### HOW TO COMPLETE THIS TASK
The exercise calls for a faithful copy of all the data.

(DATA SHOWN begins)

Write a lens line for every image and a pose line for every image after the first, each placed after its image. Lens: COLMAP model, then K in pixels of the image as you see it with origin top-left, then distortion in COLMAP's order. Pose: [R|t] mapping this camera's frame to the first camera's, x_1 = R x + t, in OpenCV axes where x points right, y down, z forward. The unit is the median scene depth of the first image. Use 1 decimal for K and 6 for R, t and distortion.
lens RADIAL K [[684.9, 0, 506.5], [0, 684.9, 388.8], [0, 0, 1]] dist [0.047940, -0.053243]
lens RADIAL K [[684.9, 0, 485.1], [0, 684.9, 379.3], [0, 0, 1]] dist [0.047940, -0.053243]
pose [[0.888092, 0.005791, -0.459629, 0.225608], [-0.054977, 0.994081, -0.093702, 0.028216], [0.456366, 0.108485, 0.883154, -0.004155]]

(DATA SHOWN ends)

### TASK ANSWER
Write a lens line for every image and a pose line for every image after the first, each placed after its image. Lens: COLMAP model, then K in pixels of the image as you see it with origin top-left, then distortion in COLMAP's order. Pose: [R|t] mapping this camera's frame to the first camera's, x_1 = R x + t, in OpenCV axes where x points right, y down, z forward. The unit is the median scene depth of the first image. Use 1 decimal for K and 6 for R, t and distortion.
lens RADIAL K [[684.9, 0, 506.5], [0, 684.9, 388.8], [0, 0, 1]] dist [0.047940, -0.053243]
lens RADIAL K [[684.9, 0, 485.1], [0, 684.9, 379.3], [0, 0, 1]] dist [0.047940, -0.053243]
pose [[0.888092, 0.005791, -0.459629, 0.225608], [-0.054977, 0.994081, -0.093702, 0.028216], [0.456366, 0.108485, 0.883154, -0.004155]]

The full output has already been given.